Entries from a dataset

● ● ● ● ● ● ●

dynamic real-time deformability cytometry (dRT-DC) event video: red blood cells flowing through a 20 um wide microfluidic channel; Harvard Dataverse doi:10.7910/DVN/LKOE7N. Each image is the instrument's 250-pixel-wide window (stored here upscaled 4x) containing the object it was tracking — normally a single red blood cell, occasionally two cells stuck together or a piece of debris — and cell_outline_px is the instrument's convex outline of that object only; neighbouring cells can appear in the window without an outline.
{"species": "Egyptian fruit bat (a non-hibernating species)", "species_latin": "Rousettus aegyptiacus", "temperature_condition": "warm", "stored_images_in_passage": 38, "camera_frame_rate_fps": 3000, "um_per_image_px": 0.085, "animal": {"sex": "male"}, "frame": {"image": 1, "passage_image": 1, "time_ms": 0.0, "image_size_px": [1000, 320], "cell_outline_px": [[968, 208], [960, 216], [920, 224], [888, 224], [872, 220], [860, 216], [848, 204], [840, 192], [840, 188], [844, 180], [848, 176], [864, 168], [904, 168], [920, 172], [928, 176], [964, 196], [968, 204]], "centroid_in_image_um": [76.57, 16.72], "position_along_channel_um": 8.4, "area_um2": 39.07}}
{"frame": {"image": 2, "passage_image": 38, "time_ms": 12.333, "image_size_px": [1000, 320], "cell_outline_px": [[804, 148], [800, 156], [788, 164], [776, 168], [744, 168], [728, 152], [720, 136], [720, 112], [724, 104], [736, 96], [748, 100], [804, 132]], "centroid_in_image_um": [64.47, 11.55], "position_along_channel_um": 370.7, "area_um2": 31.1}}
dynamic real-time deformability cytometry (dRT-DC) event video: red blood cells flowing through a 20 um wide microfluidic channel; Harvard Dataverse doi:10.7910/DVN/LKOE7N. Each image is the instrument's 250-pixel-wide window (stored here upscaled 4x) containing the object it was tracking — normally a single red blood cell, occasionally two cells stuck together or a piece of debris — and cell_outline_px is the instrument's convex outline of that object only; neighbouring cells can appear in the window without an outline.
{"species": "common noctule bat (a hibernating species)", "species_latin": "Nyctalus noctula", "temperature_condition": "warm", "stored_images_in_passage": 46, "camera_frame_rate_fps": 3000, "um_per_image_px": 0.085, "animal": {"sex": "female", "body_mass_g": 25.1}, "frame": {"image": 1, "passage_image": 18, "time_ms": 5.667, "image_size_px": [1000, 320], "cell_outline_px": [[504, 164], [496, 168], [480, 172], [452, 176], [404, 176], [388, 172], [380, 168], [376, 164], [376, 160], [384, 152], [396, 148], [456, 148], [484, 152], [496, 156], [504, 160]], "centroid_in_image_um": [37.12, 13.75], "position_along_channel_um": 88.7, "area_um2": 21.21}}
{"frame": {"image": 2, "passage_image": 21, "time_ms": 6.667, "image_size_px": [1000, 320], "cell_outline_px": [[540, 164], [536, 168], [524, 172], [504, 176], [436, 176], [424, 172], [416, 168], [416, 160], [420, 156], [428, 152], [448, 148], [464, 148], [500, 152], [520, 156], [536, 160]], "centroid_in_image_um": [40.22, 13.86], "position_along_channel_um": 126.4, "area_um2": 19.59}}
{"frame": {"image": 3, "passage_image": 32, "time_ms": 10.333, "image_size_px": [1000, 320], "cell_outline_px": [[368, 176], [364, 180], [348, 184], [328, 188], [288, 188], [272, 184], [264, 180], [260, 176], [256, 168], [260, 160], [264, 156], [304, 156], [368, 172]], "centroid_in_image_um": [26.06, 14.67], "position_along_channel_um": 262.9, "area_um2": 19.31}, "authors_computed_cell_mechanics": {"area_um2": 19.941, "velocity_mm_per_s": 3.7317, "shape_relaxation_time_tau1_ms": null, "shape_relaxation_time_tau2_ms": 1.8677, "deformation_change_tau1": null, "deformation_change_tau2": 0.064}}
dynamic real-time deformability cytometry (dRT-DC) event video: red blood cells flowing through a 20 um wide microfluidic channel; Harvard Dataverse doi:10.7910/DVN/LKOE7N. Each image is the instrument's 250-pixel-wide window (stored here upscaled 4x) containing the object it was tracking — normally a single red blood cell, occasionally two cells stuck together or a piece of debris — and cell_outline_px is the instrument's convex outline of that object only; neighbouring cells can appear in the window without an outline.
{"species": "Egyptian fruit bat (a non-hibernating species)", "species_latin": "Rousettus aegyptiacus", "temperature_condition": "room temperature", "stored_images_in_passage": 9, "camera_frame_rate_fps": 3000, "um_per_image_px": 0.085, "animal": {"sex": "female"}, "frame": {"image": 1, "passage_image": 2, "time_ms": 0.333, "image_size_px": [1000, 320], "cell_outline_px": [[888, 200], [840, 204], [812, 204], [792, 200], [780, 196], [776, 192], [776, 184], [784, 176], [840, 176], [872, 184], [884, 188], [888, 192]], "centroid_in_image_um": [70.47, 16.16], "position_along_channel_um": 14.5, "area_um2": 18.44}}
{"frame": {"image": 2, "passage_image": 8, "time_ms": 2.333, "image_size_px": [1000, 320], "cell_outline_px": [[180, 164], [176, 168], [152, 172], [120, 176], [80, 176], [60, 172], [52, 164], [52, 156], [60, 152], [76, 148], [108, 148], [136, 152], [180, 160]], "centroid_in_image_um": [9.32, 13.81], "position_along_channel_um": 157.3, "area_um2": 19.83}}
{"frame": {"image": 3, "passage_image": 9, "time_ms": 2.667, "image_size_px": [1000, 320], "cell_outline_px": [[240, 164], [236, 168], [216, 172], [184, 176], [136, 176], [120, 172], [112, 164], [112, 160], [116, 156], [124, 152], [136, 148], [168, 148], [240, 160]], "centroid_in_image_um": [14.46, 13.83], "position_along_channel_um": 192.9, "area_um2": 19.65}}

● ● ● ● ● ● ●

--- Problem description ---
Recopy the whole listing exactly.

--- Result of this task ---
dynamic real-time deformability cytometry (dRT-DC) event video: red blood cells flowing through a 20 um wide microfluidic channel; Harvard Dataverse doi:10.7910/DVN/LKOE7N. Each image is the instrument's 250-pixel-wide window (stored here upscaled 4x) containing the object it was tracking — normally a single red blood cell, occasionally two cells stuck together or a piece of debris — and cell_outline_px is the instrument's convex outline of that object only; neighbouring cells can appear in the window without an outline.
{"species": "Egyptian fruit bat (a non-hibernating species)", "species_latin": "Rousettus aegyptiacus", "temperature_condition": "warm", "stored_images_in_passage": 38, "camera_frame_rate_fps": 3000, "um_per_image_px": 0.085, "animal": {"sex": "male"}, "frame": {"image": 1, "passage_image": 1, "time_ms": 0.0, "image_size_px": [1000, 320], "cell_outline_px": [[968, 208], [960, 216], [920, 224], [888, 224], [872, 220], [860, 216], [848, 204], [840, 192], [840, 188], [844, 180], [848, 176], [864, 168], [904, 168], [920, 172], [928, 176], [964, 196], [968, 204]], "centroid_in_image_um": [76.57, 16.72], "position_along_channel_um": 8.4, "area_um2": 39.07}}
{"frame": {"image": 2, "passage_image": 38, "time_ms": 12.333, "image_size_px": [1000, 320], "cell_outline_px": [[804, 148], [800, 156], [788, 164], [776, 168], [744, 168], [728, 152], [720, 136], [720, 112], [724, 104], [736, 96], [748, 100], [804, 132]], "centroid_in_image_um": [64.47, 11.55], "position_along_channel_um": 370.7, "area_um2": 31.1}}
dynamic real-time deformability cytometry (dRT-DC) event video: red blood cells flowing through a 20 um wide microfluidic channel; Harvard Dataverse doi:10.7910/DVN/LKOE7N. Each image is the instrument's 250-pixel-wide window (stored here upscaled 4x) containing the object it was tracking — normally a single red blood cell, occasionally two cells stuck together or a piece of debris — and cell_outline_px is the instrument's convex outline of that object only; neighbouring cells can appear in the window without an outline.
{"species": "common noctule bat (a hibernating species)", "species_latin": "Nyctalus noctula", "temperature_condition": "warm", "stored_images_in_passage": 46, "camera_frame_rate_fps": 3000, "um_per_image_px": 0.085, "animal": {"sex": "female", "body_mass_g": 25.1}, "frame": {"image": 1, "passage_image": 18, "time_ms": 5.667, "image_size_px": [1000, 320], "cell_outline_px": [[504, 164], [496, 168], [480, 172], [452, 176], [404, 176], [388, 172], [380, 168], [376, 164], [376, 160], [384, 152], [396, 148], [456, 148], [484, 152], [496, 156], [504, 160]], "centroid_in_image_um": [37.12, 13.75], "position_along_channel_um": 88.7, "area_um2": 21.21}}
{"frame": {"image": 2, "passage_image": 21, "time_ms": 6.667, "image_size_px": [1000, 320], "cell_outline_px": [[540, 164], [536, 168], [524, 172], [504, 176], [436, 176], [424, 172], [416, 168], [416, 160], [420, 156], [428, 152], [448, 148], [464, 148], [500, 152], [520, 156], [536, 160]], "centroid_in_image_um": [40.22, 13.86], "position_along_channel_um": 126.4, "area_um2": 19.59}}
{"frame": {"image": 3, "passage_image": 32, "time_ms": 10.333, "image_size_px": [1000, 320], "cell_outline_px": [[368, 176], [364, 180], [348, 184], [328, 188], [288, 188], [272, 184], [264, 180], [260, 176], [256, 168], [260, 160], [264, 156], [304, 156], [368, 172]], "centroid_in_image_um": [26.06, 14.67], "position_along_channel_um": 262.9, "area_um2": 19.31}, "authors_computed_cell_mechanics": {"area_um2": 19.941, "velocity_mm_per_s": 3.7317, "shape_relaxation_time_tau1_ms": null, "shape_relaxation_time_tau2_ms": 1.8677, "deformation_change_tau1": null, "deformation_change_tau2": 0.064}}
dynamic real-time deformability cytometry (dRT-DC) event video: red blood cells flowing through a 20 um wide microfluidic channel; Harvard Dataverse doi:10.7910/DVN/LKOE7N. Each image is the instrument's 250-pixel-wide window (stored here upscaled 4x) containing the object it was tracking — normally a single red blood cell, occasionally two cells stuck together or a piece of debris — and cell_outline_px is the instrument's convex outline of that object only; neighbouring cells can appear in the window without an outline.
{"species": "Egyptian fruit bat (a non-hibernating species)", "species_latin": "Rousettus aegyptiacus", "temperature_condition": "room temperature", "stored_images_in_passage": 9, "camera_frame_rate_fps": 3000, "um_per_image_px": 0.085, "animal": {"sex": "female"}, "frame": {"image": 1, "passage_image": 2, "time_ms": 0.333, "image_size_px": [1000, 320], "cell_outline_px": [[888, 200], [840, 204], [812, 204], [792, 200], [780, 196], [776, 192], [776, 184], [784, 176], [840, 176], [872, 184], [884, 188], [888, 192]], "centroid_in_image_um": [70.47, 16.16], "position_along_channel_um": 14.5, "area_um2": 18.44}}
{"frame": {"image": 2, "passage_image": 8, "time_ms": 2.333, "image_size_px": [1000, 320], "cell_outline_px": [[180, 164], [176, 168], [152, 172], [120, 176], [80, 176], [60, 172], [52, 164], [52, 156], [60, 152], [76, 148], [108, 148], [136, 152], [180, 160]], "centroid_in_image_um": [9.32, 13.81], "position_along_channel_um": 157.3, "area_um2": 19.83}}
{"frame": {"image": 3, "passage_image": 9, "time_ms": 2.667, "image_size_px": [1000, 320], "cell_outline_px": [[240, 164], [236, 168], [216, 172], [184, 176], [136, 176], [120, 172], [112, 164], [112, 160], [116, 156], [124, 152], [136, 148], [168, 148], [240, 160]], "centroid_in_image_um": [14.46, 13.83], "position_along_channel_um": 192.9, "area_um2": 19.65}}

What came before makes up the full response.